Rotation of the crankshaft pulls the piston down. At this time, the intake valve is opened, allowing the piston to draw an air/fuel charge into the combustion chamber. As the piston nears the bottom of the stroke, the intake valve closes, sealing the charge in the combustion chamber.
As the crankshaft rotation continues, the piston is pushed up towards the top of the cylinder, compressing the air/fuel mixture. In modern engines the 'compression ratio' is about 8 to 1, meaning the entire contents of the combustion chamber is compressed into an area of about one eighth of its original size. The older stationary engines had compression ratios in the neighborhood of 4 or 5 to 1. Generally, the higher the compression ratio, the more power is obtained from the engine, that is until poor quality and/or low octane values of the fuel begins to have an adverse effect on the combustion. This usually causes the fuel to "diesel" or combust uncontrollably, sometimes called Detonation.

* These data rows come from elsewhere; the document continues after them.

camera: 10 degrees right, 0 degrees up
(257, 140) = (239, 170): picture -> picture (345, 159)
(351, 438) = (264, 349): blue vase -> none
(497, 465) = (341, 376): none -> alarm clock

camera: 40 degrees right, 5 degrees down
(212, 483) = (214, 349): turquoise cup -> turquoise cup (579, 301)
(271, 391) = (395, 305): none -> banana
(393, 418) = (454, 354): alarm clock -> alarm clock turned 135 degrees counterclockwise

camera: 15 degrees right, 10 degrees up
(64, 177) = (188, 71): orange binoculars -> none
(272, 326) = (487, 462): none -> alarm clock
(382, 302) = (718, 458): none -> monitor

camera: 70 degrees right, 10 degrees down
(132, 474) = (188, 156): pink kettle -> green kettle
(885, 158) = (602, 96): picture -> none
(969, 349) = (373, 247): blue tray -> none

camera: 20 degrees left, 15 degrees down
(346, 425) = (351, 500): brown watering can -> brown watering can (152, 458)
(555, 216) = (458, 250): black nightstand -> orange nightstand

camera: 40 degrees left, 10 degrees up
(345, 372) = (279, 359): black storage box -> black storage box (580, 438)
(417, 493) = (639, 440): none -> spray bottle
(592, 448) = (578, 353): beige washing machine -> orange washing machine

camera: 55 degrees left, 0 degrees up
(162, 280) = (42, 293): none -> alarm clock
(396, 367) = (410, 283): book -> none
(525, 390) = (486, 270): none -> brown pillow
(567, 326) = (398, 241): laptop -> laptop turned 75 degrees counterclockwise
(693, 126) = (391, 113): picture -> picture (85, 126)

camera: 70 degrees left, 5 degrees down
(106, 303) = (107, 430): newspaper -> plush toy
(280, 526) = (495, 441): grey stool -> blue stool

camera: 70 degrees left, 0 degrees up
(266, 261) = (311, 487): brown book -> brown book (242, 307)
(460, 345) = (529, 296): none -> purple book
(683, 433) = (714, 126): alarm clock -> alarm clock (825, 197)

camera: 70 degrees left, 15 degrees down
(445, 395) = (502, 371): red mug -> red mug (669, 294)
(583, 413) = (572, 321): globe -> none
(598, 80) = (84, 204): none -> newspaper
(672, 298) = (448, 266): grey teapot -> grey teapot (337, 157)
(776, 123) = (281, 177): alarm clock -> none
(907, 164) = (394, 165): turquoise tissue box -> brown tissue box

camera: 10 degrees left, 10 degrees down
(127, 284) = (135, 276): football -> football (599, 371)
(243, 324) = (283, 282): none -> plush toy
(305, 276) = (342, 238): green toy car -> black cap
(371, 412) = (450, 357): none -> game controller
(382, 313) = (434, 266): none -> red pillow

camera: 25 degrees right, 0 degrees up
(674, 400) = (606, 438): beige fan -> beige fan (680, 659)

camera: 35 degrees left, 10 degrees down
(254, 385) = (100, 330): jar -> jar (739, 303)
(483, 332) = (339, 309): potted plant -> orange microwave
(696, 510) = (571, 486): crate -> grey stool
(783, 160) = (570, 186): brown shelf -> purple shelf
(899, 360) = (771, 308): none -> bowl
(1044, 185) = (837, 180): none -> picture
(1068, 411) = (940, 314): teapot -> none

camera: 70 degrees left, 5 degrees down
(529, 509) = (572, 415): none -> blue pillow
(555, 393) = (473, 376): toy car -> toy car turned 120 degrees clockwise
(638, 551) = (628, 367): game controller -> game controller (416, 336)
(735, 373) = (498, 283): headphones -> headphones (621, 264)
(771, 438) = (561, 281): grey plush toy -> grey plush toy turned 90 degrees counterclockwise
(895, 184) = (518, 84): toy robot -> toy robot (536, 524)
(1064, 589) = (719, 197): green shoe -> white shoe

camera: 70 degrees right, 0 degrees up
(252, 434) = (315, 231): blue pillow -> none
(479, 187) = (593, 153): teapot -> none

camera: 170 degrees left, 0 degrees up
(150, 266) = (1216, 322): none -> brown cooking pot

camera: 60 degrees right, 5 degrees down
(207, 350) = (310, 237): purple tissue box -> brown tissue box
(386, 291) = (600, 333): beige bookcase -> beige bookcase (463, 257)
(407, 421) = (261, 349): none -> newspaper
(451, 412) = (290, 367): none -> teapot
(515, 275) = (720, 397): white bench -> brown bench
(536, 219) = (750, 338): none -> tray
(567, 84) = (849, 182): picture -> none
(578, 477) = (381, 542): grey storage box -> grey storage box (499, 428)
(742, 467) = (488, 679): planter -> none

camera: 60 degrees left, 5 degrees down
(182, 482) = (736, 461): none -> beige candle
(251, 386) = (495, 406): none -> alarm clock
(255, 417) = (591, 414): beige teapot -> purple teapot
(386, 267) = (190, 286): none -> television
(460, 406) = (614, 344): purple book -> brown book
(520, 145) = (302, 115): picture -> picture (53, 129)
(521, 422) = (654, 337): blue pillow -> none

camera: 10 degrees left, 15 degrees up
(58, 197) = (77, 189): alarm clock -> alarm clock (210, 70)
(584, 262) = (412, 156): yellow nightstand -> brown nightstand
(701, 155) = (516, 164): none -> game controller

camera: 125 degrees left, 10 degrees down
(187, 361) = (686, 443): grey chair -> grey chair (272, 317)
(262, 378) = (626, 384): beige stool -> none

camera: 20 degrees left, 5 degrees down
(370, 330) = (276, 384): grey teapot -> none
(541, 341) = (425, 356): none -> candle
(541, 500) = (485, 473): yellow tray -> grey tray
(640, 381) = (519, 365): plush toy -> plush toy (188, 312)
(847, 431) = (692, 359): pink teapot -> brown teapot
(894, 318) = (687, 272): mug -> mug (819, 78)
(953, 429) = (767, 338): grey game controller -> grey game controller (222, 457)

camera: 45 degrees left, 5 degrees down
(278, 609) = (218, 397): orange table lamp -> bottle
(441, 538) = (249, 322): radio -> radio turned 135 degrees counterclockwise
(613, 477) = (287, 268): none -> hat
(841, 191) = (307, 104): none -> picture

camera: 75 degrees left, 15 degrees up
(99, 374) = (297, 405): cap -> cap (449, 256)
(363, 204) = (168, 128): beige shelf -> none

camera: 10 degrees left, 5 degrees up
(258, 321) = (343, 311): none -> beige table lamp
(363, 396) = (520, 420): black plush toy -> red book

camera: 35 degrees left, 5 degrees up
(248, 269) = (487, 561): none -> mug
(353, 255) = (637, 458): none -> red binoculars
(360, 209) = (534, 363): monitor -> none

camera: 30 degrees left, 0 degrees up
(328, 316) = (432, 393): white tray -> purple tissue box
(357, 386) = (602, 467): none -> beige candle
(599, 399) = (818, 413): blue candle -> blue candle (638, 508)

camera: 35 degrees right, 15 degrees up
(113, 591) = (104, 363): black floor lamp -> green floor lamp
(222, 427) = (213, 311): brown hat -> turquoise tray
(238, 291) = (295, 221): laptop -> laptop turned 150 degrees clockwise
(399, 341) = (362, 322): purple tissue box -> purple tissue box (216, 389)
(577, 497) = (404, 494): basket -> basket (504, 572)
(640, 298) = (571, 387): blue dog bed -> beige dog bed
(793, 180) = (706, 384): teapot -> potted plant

Typically, just before the piston reaches its top most position (Top Dead Center or TDC), the ignition system ignites the now compressed air/fuel charge. Though, in human terms, this burning of the fuel seems more like an instantaneous explosion, it is actually, in a properly running engine, a smooth, rapid flame front that moves from the source of the ignition (spark plug, ignitor, etc.) to all points within the combustion chamber. If the fuel is ignited from several different points due to deposits in the combustion chamber, poor quality fuel or engine problems, several flame fronts can be generated and will collide with each other making what is heard as the common "pinging" sound, sometimes called Preignition. The pressure inside the cylinder increases dramatically because of the combustion taking place and this pressure forces the piston down, which causes the crankshaft to rotate providing usable power output.
By the time the piston is forced most of the way down the cylinder, nearly all of the usable energy created from the burning fuel has been used. At this point, the exhaust valve begins to open and as the crankshaft rotation continues, the rising piston forces the spent gases out of the cylinder and into the exhaust system. Just prior to the piston reaching TDC, the exhaust valve closes and shortly thereafter, the intake valve reopens to start the process over.